DESCRIPTION OF THE TASK. Please pick out every line in the items below that contains the string "qSketchRegion", and copy each of those lines in full.

%%

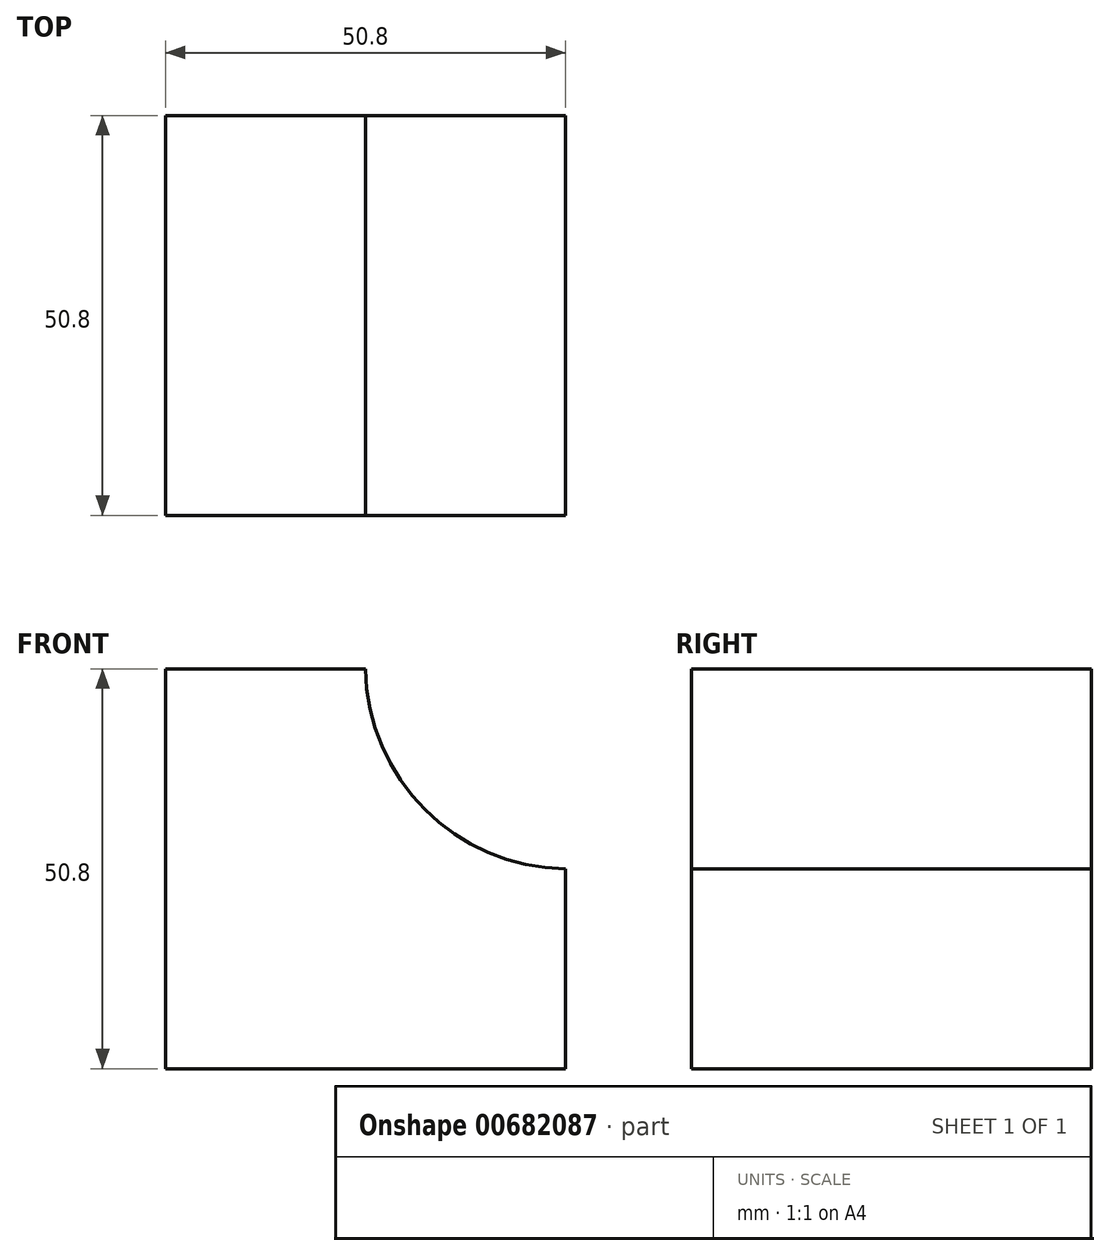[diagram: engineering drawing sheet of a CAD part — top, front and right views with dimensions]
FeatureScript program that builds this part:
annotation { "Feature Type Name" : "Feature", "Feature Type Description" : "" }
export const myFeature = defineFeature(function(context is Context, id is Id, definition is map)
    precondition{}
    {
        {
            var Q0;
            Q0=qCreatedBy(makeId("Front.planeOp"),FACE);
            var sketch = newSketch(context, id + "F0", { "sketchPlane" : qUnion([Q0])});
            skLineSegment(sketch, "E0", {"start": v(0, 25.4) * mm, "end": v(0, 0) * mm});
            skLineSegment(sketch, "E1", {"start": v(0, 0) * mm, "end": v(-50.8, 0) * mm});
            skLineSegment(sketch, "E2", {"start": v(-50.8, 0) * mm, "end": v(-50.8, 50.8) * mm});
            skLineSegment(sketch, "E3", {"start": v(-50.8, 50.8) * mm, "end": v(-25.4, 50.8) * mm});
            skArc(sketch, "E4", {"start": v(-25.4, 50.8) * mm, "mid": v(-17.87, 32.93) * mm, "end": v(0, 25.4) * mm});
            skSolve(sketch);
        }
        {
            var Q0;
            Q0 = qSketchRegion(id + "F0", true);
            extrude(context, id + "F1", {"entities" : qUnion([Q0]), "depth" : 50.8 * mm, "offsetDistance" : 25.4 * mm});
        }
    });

%%
%%

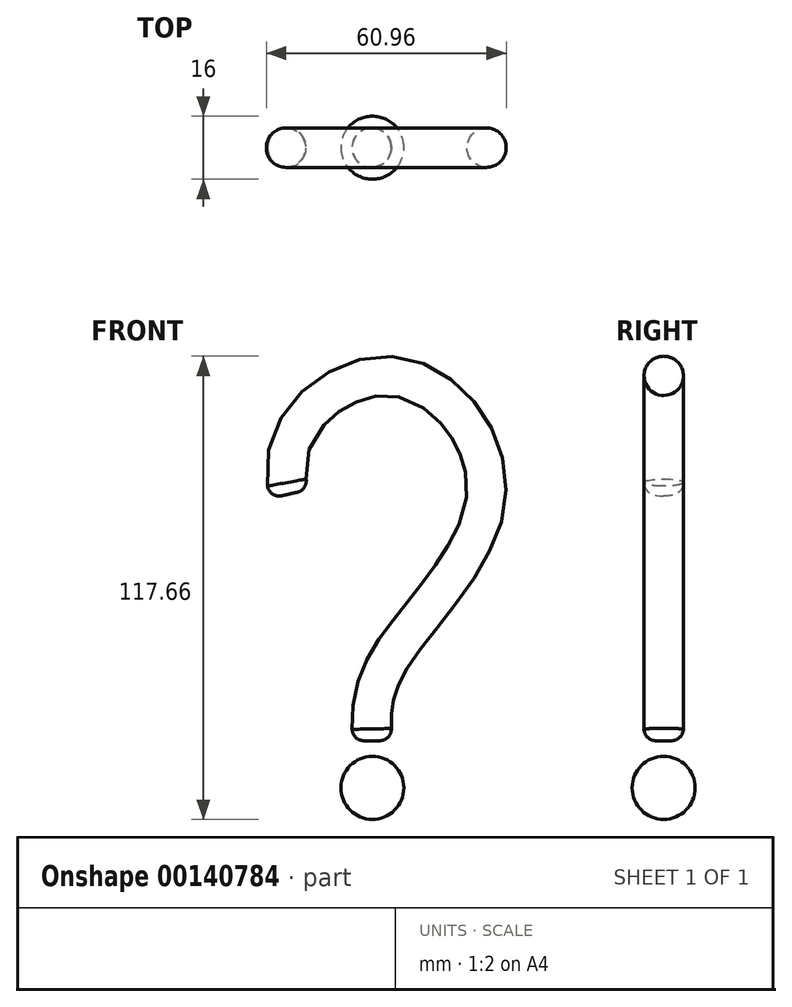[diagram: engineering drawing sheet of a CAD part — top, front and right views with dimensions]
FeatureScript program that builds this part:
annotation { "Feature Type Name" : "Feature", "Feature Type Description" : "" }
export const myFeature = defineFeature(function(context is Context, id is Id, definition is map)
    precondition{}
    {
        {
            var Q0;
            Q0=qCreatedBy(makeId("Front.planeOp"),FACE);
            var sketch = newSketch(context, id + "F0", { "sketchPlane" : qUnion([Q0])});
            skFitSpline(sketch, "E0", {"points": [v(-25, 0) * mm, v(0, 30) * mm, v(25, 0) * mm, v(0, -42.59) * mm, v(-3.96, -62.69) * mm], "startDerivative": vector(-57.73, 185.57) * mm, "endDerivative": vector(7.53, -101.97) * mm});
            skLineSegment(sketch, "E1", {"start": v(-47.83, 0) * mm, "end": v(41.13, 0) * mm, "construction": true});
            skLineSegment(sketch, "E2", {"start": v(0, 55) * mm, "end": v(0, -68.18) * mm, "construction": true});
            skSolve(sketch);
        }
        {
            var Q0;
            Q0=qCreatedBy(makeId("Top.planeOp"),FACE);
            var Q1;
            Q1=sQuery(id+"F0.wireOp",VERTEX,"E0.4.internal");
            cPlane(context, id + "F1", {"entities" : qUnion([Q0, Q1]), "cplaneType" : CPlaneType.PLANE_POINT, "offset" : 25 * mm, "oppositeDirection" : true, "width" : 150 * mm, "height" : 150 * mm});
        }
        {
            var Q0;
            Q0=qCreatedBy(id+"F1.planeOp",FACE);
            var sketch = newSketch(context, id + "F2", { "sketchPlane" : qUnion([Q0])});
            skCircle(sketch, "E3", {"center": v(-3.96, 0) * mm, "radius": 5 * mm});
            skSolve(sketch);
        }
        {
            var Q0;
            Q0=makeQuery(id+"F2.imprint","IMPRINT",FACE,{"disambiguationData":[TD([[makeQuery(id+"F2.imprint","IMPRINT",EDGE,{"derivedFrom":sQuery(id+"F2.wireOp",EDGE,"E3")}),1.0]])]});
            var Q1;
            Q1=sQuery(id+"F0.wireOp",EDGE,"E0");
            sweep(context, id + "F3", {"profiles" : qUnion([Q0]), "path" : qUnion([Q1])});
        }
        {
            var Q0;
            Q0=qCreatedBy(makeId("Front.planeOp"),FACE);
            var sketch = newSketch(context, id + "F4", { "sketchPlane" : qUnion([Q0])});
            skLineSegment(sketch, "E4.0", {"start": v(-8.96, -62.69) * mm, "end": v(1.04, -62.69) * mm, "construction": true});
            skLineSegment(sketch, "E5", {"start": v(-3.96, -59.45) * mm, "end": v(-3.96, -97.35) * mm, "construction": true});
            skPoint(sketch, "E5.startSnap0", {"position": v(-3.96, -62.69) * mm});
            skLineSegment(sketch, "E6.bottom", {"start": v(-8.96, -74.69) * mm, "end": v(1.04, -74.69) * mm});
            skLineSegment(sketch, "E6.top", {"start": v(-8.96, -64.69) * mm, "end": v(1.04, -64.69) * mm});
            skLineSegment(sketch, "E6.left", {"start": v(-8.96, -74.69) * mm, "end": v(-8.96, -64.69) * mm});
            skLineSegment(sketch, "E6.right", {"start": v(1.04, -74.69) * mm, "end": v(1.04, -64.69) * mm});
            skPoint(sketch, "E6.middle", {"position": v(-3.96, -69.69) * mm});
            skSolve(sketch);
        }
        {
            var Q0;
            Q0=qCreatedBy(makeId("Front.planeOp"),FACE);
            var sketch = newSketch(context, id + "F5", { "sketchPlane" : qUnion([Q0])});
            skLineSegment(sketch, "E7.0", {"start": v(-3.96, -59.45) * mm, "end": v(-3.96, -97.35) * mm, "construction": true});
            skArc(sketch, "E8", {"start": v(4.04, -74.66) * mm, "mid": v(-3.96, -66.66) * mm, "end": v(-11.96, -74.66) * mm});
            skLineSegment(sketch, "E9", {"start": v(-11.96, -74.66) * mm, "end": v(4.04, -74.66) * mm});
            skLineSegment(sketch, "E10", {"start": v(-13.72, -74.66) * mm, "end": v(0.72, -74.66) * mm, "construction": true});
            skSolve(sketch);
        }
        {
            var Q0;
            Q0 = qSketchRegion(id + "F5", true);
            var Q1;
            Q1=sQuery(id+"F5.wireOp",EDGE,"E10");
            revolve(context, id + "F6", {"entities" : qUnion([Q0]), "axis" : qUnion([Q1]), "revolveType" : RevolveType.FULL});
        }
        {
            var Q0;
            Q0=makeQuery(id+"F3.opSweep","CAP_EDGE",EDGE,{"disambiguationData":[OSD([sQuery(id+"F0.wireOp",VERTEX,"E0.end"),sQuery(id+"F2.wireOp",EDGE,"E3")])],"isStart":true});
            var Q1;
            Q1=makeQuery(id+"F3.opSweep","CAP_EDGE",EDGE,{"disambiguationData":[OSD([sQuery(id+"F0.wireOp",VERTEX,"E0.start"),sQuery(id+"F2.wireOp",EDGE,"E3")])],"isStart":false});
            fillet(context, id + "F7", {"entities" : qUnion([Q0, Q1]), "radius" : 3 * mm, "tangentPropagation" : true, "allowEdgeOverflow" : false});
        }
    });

%%
%%

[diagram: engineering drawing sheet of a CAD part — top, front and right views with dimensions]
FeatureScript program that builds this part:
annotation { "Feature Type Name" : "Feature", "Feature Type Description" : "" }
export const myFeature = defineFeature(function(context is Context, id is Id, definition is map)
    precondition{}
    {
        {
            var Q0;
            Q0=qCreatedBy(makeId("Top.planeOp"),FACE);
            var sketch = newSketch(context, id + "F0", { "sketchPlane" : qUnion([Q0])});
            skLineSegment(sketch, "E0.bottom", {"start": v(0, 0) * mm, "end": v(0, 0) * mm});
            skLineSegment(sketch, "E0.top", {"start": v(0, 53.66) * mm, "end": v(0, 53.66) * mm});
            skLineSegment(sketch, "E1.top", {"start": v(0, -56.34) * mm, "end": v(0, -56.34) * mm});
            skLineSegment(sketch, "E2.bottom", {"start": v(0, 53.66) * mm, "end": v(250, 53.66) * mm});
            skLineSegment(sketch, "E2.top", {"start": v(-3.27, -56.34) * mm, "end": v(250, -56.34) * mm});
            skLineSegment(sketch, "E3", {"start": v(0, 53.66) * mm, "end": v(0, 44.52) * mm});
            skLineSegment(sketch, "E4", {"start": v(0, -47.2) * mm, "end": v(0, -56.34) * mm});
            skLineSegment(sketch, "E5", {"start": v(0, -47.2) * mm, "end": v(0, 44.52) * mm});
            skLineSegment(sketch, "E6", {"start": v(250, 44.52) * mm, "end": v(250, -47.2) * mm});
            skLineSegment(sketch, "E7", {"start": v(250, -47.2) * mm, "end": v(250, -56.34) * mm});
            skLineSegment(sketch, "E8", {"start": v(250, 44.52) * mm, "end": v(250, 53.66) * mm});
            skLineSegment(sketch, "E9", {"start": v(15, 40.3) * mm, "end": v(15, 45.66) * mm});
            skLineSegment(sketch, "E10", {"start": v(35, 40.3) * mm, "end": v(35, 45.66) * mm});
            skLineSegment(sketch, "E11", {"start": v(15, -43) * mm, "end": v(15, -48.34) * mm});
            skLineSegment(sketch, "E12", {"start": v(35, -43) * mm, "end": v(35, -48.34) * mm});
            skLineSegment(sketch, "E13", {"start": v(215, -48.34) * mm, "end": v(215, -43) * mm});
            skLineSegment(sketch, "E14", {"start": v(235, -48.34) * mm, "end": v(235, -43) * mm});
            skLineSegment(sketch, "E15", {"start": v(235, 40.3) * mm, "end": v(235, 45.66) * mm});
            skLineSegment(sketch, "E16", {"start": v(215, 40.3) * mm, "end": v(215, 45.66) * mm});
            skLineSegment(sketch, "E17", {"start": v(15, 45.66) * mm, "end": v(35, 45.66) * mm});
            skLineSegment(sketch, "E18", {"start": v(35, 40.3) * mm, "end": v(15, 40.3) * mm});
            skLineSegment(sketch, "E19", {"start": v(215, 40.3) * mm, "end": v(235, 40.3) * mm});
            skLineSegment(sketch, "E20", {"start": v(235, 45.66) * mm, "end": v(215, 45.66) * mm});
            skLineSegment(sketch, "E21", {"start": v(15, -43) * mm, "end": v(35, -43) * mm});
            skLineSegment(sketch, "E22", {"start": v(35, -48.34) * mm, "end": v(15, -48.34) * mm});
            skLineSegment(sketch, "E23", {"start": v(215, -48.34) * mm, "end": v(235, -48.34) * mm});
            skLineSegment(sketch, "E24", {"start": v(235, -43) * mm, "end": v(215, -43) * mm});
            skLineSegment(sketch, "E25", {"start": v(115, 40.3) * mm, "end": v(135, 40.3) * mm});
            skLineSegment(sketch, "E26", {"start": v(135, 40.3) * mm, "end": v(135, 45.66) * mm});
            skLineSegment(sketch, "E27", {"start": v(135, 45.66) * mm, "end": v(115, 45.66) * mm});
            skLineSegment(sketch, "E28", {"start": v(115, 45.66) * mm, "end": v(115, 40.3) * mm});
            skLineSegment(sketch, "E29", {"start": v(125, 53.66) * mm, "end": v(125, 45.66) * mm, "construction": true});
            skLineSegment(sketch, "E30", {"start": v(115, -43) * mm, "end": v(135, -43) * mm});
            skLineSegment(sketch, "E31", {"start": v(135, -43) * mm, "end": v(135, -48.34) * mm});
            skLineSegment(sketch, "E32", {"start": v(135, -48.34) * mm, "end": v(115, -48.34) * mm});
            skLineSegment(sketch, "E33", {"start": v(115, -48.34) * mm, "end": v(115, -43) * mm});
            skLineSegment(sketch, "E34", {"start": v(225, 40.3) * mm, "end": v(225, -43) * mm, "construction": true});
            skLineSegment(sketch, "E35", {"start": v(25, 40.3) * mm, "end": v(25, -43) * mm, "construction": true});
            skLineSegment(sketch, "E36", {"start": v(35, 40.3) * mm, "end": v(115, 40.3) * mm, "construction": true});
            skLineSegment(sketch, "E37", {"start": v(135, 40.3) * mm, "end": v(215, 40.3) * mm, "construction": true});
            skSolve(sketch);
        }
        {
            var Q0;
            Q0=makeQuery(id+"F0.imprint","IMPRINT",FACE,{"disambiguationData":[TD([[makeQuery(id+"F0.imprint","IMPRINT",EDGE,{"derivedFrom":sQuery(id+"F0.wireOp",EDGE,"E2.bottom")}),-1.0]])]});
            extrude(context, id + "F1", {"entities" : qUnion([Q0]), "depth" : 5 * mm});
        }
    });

%%

RESULT OF THIS EXERCISE.
            Q0 = qSketchRegion(id + "F0", true);
            Q0 = qSketchRegion(id + "F5", true);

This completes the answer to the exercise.